Source data: Begin
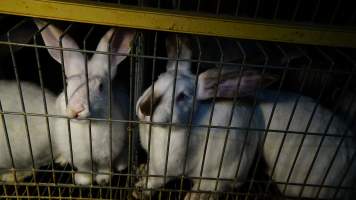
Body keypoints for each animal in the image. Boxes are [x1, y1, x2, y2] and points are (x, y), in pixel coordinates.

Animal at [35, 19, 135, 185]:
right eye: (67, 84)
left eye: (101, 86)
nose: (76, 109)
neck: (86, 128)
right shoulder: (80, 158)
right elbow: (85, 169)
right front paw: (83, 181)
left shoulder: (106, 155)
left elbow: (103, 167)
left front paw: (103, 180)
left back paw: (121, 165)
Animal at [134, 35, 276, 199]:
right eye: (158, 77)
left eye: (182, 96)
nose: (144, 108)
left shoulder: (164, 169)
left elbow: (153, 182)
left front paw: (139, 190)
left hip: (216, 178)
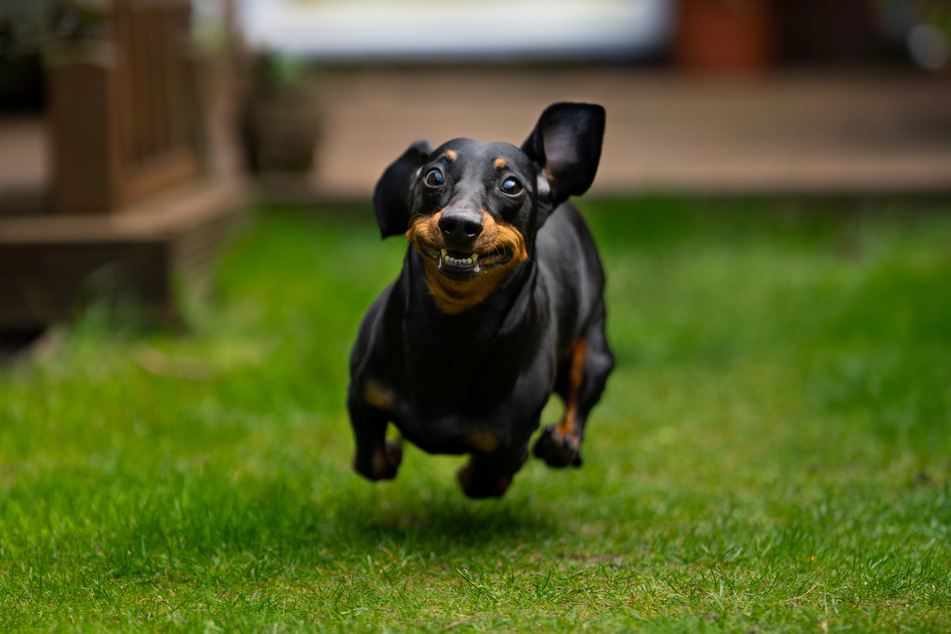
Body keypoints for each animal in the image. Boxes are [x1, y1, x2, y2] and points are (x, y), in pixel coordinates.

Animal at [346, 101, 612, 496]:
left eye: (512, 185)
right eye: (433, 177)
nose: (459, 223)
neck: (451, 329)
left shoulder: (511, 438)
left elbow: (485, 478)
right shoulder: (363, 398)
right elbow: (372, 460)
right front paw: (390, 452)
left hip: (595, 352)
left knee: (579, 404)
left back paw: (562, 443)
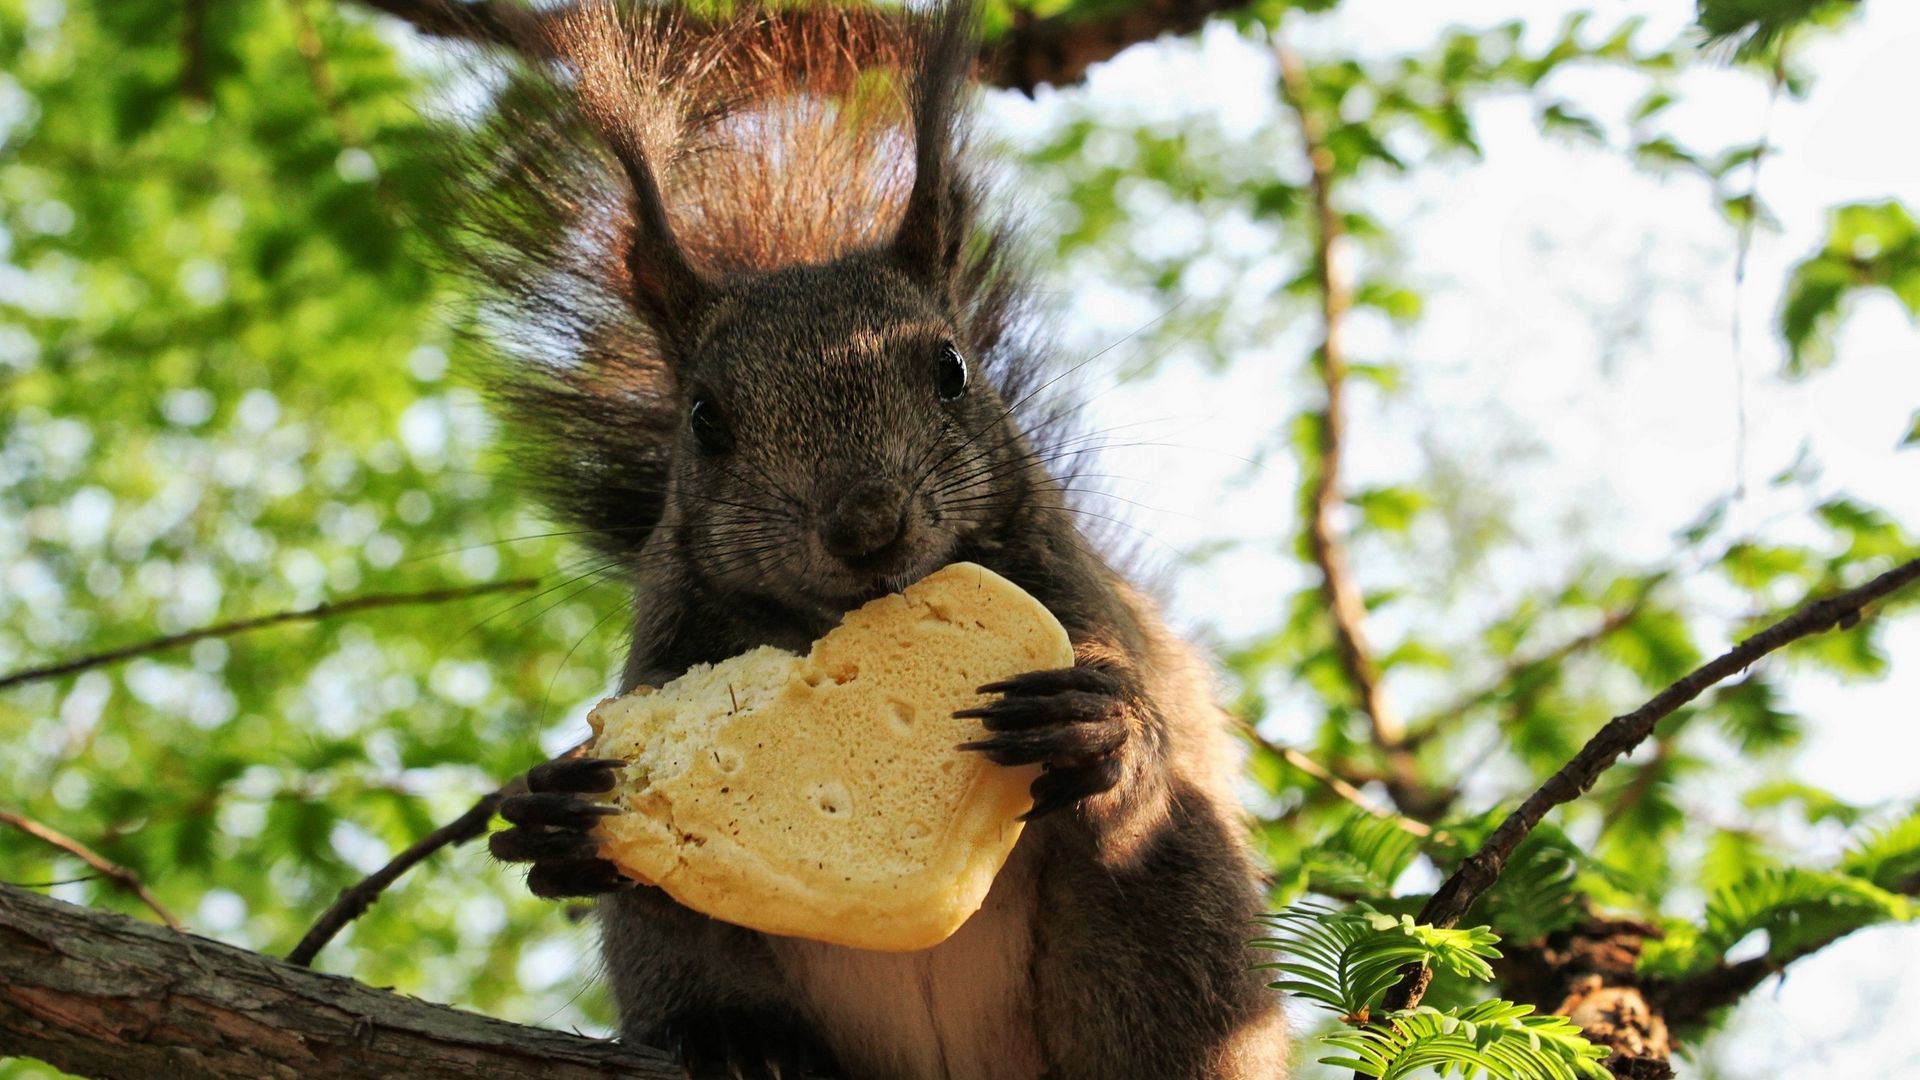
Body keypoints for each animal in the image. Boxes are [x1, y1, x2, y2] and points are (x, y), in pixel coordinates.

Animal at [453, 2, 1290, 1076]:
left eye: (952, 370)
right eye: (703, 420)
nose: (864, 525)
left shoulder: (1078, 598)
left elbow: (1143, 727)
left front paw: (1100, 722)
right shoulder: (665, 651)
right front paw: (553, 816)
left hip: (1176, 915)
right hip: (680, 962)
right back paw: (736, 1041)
Source data: End
Source data: Begin
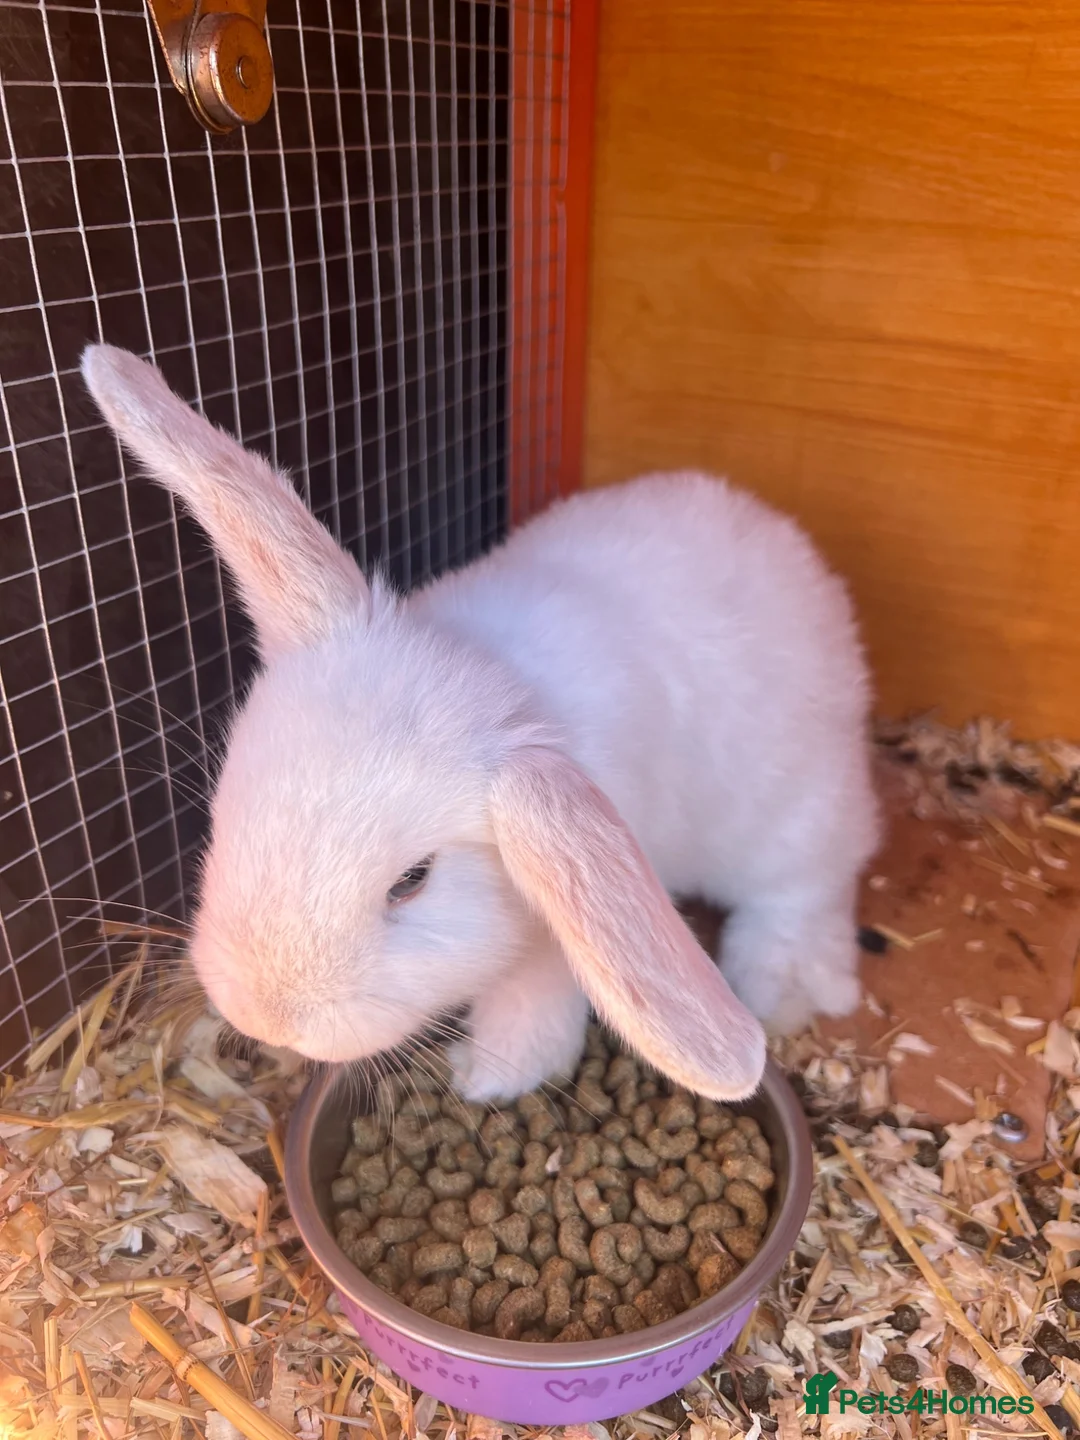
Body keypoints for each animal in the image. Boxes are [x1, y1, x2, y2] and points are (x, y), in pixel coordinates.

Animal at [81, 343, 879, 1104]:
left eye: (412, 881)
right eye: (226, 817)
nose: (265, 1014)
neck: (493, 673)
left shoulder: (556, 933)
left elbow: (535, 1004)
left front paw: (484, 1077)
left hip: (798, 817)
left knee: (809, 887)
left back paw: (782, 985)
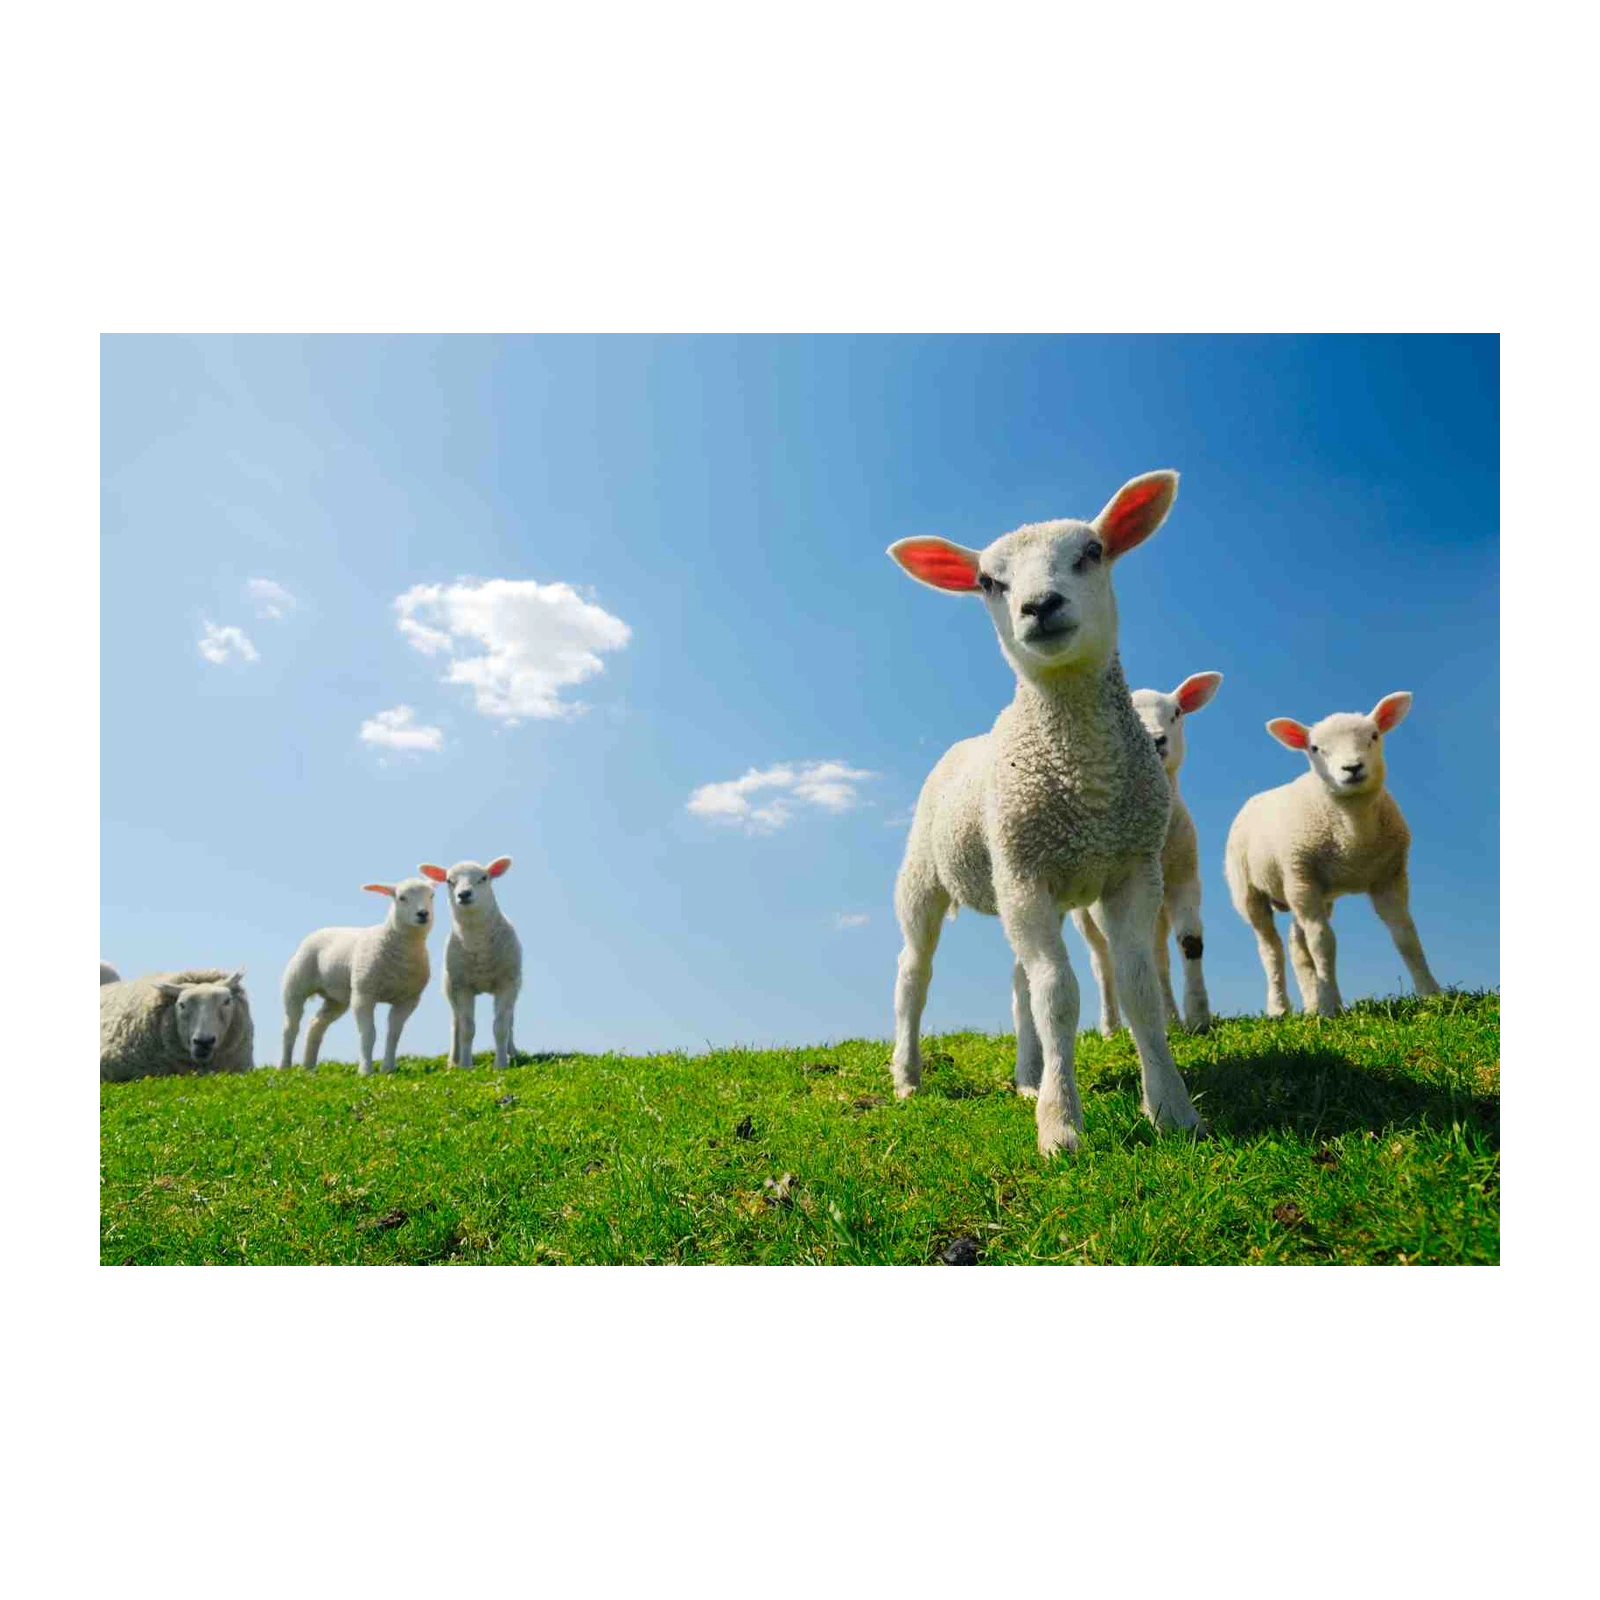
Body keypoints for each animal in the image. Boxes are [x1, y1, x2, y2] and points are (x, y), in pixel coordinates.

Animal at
Source data: End
Source data: Begin
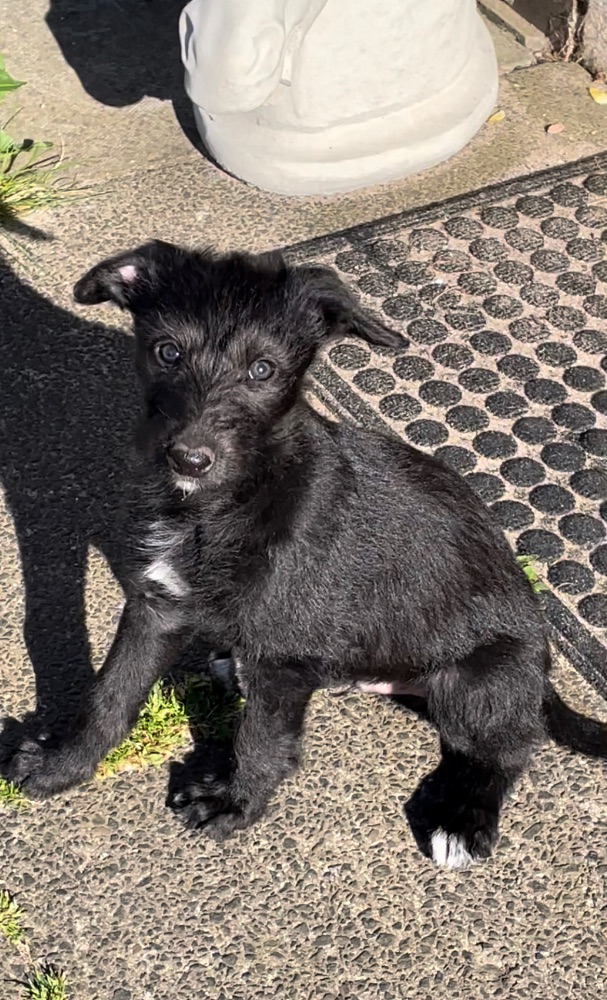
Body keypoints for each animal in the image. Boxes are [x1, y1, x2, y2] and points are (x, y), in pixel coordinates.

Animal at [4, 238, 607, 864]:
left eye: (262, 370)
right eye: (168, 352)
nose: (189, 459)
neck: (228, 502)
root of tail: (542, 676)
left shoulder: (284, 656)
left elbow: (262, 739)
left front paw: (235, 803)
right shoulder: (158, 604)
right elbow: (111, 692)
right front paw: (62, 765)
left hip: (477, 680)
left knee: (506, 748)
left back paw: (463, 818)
Source data: End
_Problem description:_
Look above for the line containing "right shoulder: (80, 158)", then write out every line from there down to the line containing "left hip: (595, 352)", that line included, with no pictures.

_Exercise response:_
right shoulder: (80, 158)
right elbow: (85, 169)
right front paw: (83, 181)
left shoulder: (106, 155)
left elbow: (103, 167)
left front paw: (103, 180)
left back paw: (121, 165)
Animal at [134, 35, 276, 199]:
right eye: (158, 77)
left eye: (182, 96)
nose: (144, 108)
left shoulder: (164, 169)
left elbow: (153, 182)
left front paw: (139, 190)
left hip: (216, 178)
Body keypoints for each animal in the image. Boxes are [x1, y1, x2, y2] and points are (x, y), in pixel coordinates.

Animal at [346, 101, 612, 496]:
left eye: (512, 185)
right eye: (433, 177)
nose: (459, 223)
neck: (451, 329)
left shoulder: (511, 438)
left elbow: (485, 478)
right shoulder: (363, 398)
right elbow: (372, 460)
right front paw: (390, 452)
left hip: (595, 352)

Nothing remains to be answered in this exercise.